2.4 Description and validation of centrosome-related subtypes

The 788 genes extracted from the blue module were intersected with the differential expressed genes (DEGs) of the TCGA cohort, 351 genes were analyzed by univariate Cox regression analysis, and prognostic genes were identified with the criterion of P < 0.05. Based on the 296 prognostic genes, unsupervised cluster analysis was performed using the “K-means method” in the “ConsensusClusterPlus” R package.

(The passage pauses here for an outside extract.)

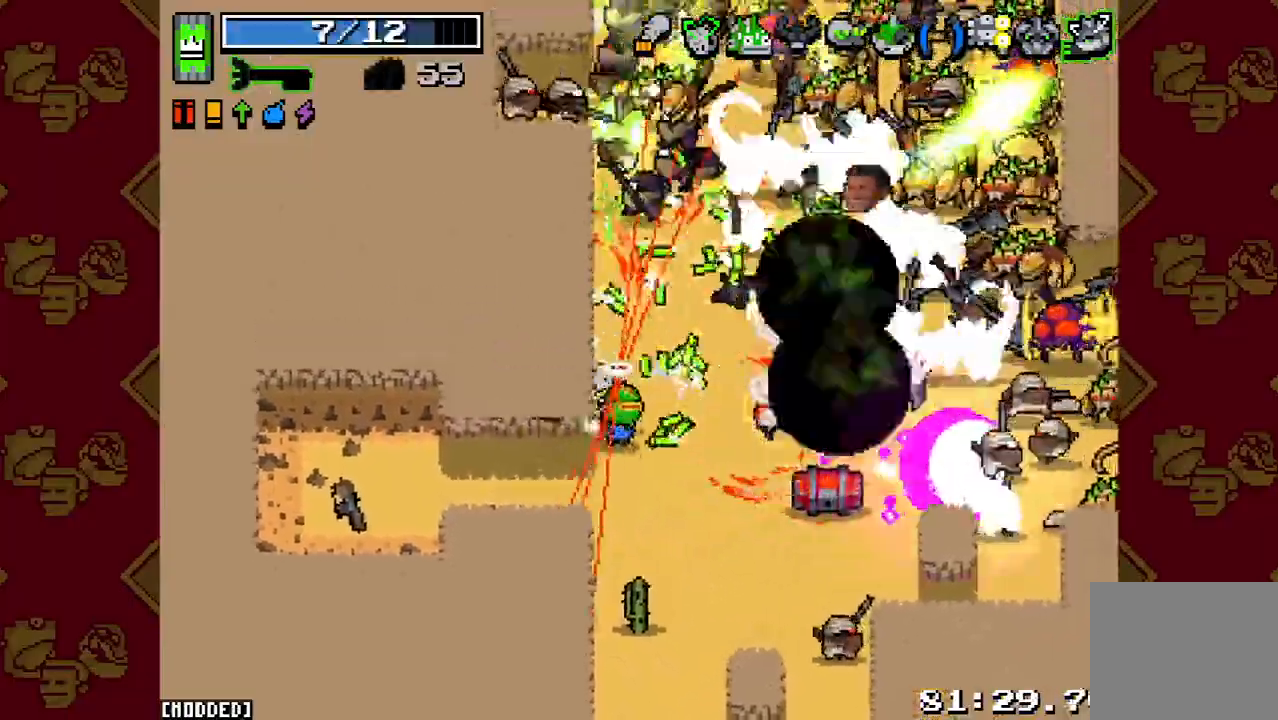
{"buttons": ["L1"], "left_stick": "down-right", "right_stick": "up-right", "button_events": [[33, "R2", "down"], [133, "R2", "up"], [200, "R2", "down"], [300, "L1", "down"], [300, "R2", "up"], [367, "L1", "up"], [400, "R2", "down"], [467, "L1", "down"], [500, "R2", "up"]]}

Cumulative Distribution Function (CDF) and Consensus Heatmap were used to evaluate the optimal K-value of 2. Survival analysis was performed after clustering to determine the effect of clustering on prognosis. Principal component analysis (PCA) was performed on subgroups to determine differences between samples. In addition, additional validation was performed in the GSE31210 and GSE50081 cohorts.

2.5 Functional enrichment analysis

“limma” package for analyzing DEGs between high and low-risk groups [25], with the thresholds set at False Discovery Rate (FDR) < 0.05 and |log2 (Fold Change) |> 1. GO and KEGG pathway enrichment analysis was performed using the “clusterProfiler” R package [26]. Gene Set Enrichment Analysis (GSEA) was used to explore altered biological processes for centrosome-related prognostic signatures. “PROGENy” R package was used to assess 14 signaling pathway activities (androgen, estrogen, EGFR, hypoxia, JAK-STAT, MAPK, NFkB, PI3K, p53, TGFb, TNFa, Trail, VEGF and WNT) in patients [27].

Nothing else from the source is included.